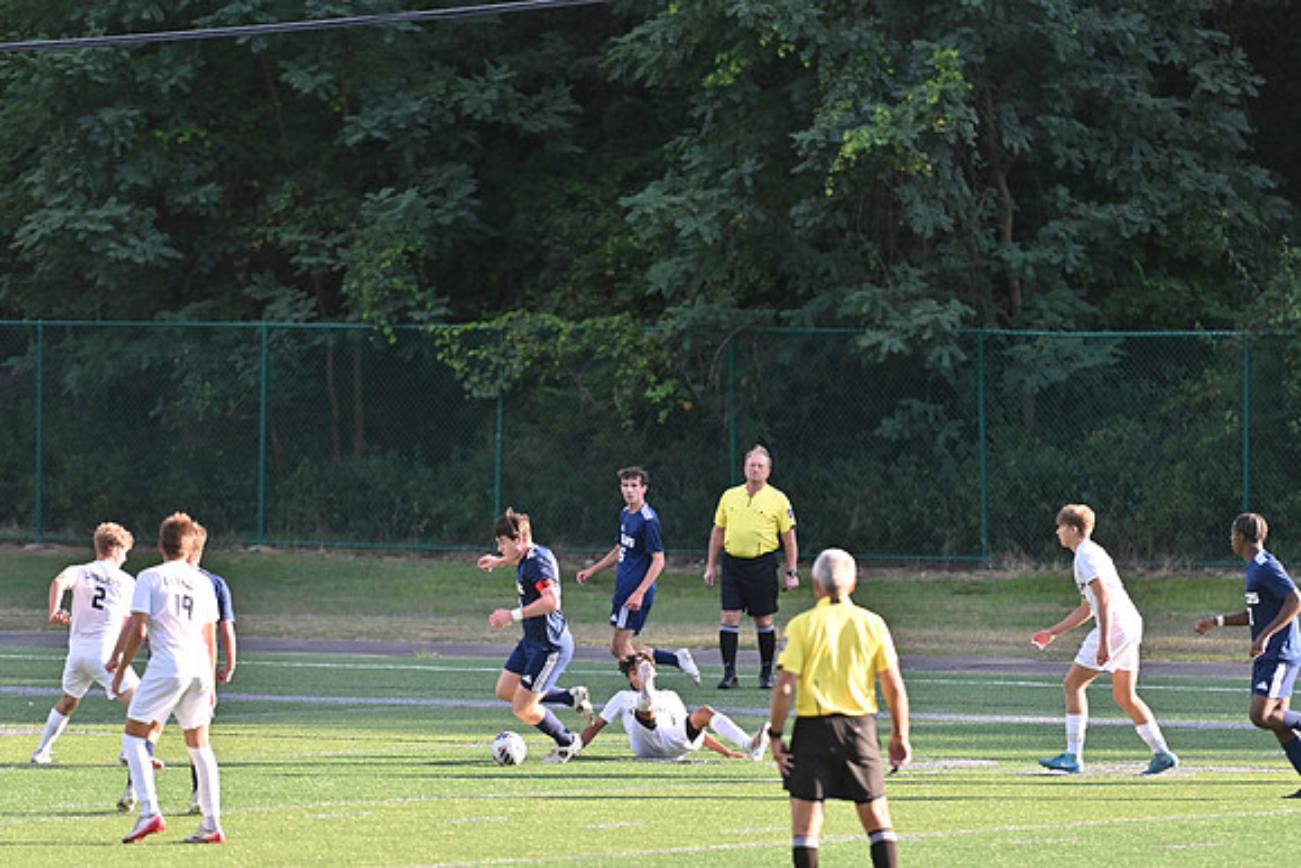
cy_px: 434
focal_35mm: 300
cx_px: 650
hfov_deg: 6.9
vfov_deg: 4.6
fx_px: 10844
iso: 200
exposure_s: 1/800
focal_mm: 200
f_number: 2.8
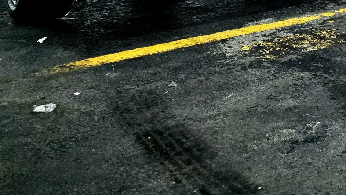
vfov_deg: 15.4
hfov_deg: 27.8
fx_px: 624
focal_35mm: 68
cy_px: -148
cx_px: 397
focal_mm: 6.3
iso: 1600
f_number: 1.7
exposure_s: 1/60.2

....

- [PROBLEM REQUIREMENTS]:
Copy exactly the lines from the one containing "vfov_deg: 4.6" to the end of the records, both included, and leave the pictures out.

- [SOLUTION TO THE PROBLEM]:
vfov_deg: 4.6
fx_px: 10844
iso: 200
exposure_s: 1/800
focal_mm: 200
f_number: 2.8
vfov_deg: 15.4
hfov_deg: 27.8
fx_px: 624
focal_35mm: 68
cy_px: -148
cx_px: 397
focal_mm: 6.3
iso: 1600
f_number: 1.7
exposure_s: 1/60.2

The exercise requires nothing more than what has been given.